Figure 3. Reduced frequencies of T cell progenitors in Fermt3^-/- thymi.

(A) Thymocytes from Fermt3^+/+ and Fermt3^-/- mice were stained for lineage markers (B220, CD19, TER119, NK1.1, CD11b, Gr-1, CD8α, CD3e, TCRβ, TCRγδ and CD11c), CD44 and c-kit to identify DN_1-2 (Lin^neg, c-kit^hi, CD44^hi) and the DN_3-4 (Lin^neg, c-kit^low, CD44^low) populations. (B and C) PB from Fermt3^+/+ and Fermt3^-/- animals (P3) were stained for lineage markers (TER119, B220, CD11b, Gr-1, CD11c, NK1.1, CD4 and CD8α), c-kit and Sca-1 to identify hematopoietic progenitor cells and analysed by flow cytometry. N = 4. Numbers within the representative FACS plots indicate cell percentages. Bars indicate means ± standard errors. **p<0.01; ***p<0.001. See also Figure 3—figure supplement 1.

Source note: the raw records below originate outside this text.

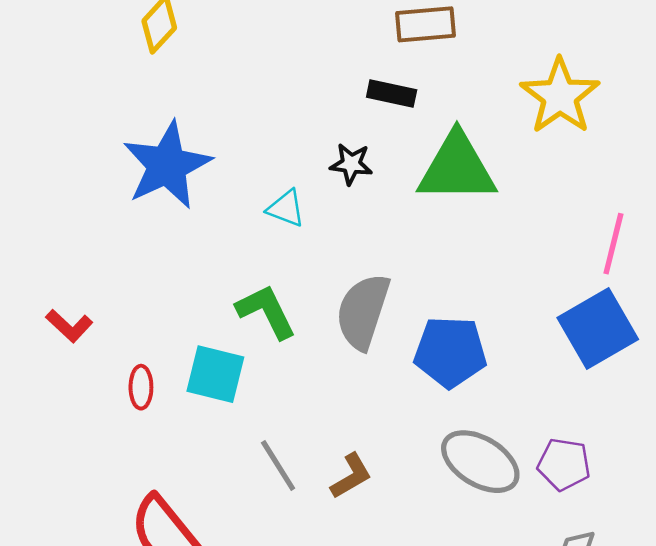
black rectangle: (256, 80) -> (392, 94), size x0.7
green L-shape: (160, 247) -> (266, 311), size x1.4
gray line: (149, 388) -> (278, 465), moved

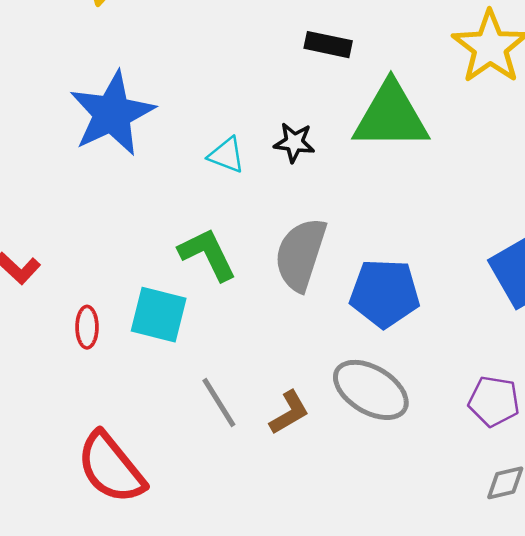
black star: (351, 164) -> (294, 143), moved
gray ellipse: (480, 462) -> (371, 390), moved

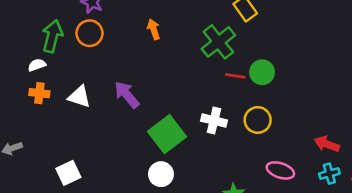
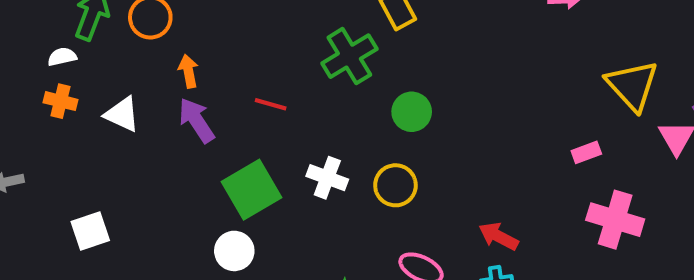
orange arrow: (154, 29) -> (188, 71), moved
red line: (235, 76) -> (271, 104), moved

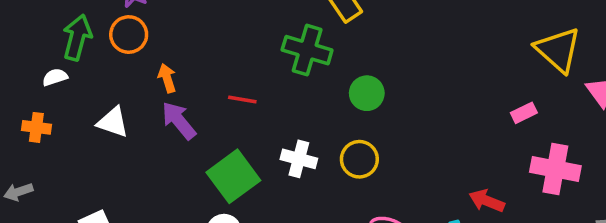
green cross: (349, 56) -> (307, 50), turned -36
orange cross: (60, 101) -> (36, 127), moved
red arrow: (499, 236) -> (487, 201), moved

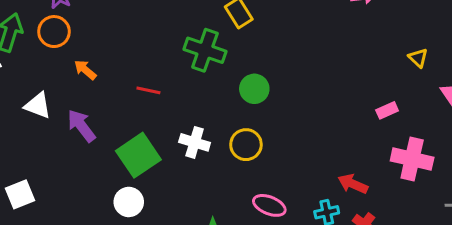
yellow triangle: (558, 50) -> (418, 58), size x0.5
orange arrow: (167, 78) -> (85, 70), turned -35
purple arrow: (179, 121) -> (81, 126), moved

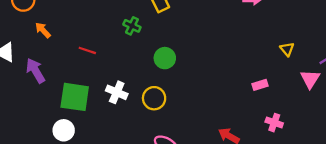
green cross: (205, 50) -> (132, 26), size x0.6
green square: (138, 155) -> (75, 97), turned 36
pink cross: (412, 159) -> (274, 123), size x0.6

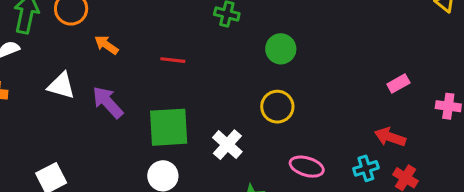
pink rectangle: (260, 85) -> (398, 84), moved
white cross: (117, 92) -> (227, 145), moved, turned 30

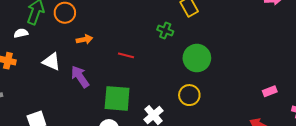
orange arrow: (106, 45) -> (84, 39), turned 126
green circle: (281, 49) -> (197, 58), size x1.4

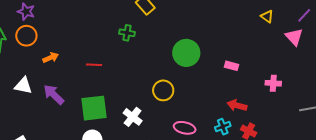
green circle: (197, 58) -> (186, 53), moved
pink rectangle: (270, 91) -> (231, 66), moved, turned 48

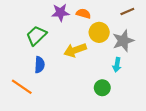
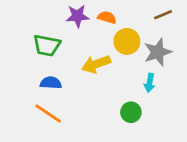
green trapezoid: (36, 35) -> (47, 45), turned -125
blue semicircle: (40, 65) -> (51, 83), turned -91
orange line: (22, 87) -> (48, 114), moved

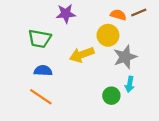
orange semicircle: (107, 17) -> (118, 15), moved
gray star: (158, 52) -> (125, 57), moved
cyan arrow: (150, 83) -> (130, 84), moved

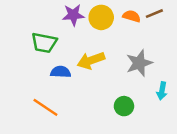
yellow circle: (108, 35) -> (101, 17), moved
blue semicircle: (43, 71) -> (61, 72), moved
cyan arrow: (130, 84) -> (162, 91), moved

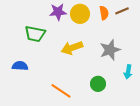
orange semicircle: (132, 16) -> (104, 13), turned 64
blue semicircle: (61, 72) -> (20, 66), moved
orange line: (45, 107) -> (61, 91), moved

Figure 3—figure supplement 1. Reduced frequencies of T cell prognitors in Fermt3^-/- thymi.

Thymocytes from Fermt3^+/+ and Fermt3^-/- P3 mice were stained for lineage markers (B220, CD19, TER119, NK1.1, CD11b, Gr-1, CD8α, CD3ε, TCRβ, TCRγδ and CD11c), CD44 and CD25 to identify and quantify DN1 (Lin^neg, CD44^hi, CD25^-), DN2 (Lin^neg, CD44^hi, CD25⁺), DN3 (Lin^neg, CD44^low, CD25⁺) and DN4 (Lin^neg, CD44^low, CD25^-) populations by flow cytometry. Numbers within FACS plots indicate cell percentages. Total number of DN1, DN2, DN3 and DN4 cells were measured by flow cytometry. N = 20. Bars indicate means ± standard errors. *p<0.05; **p<0.01; ***p<0.001.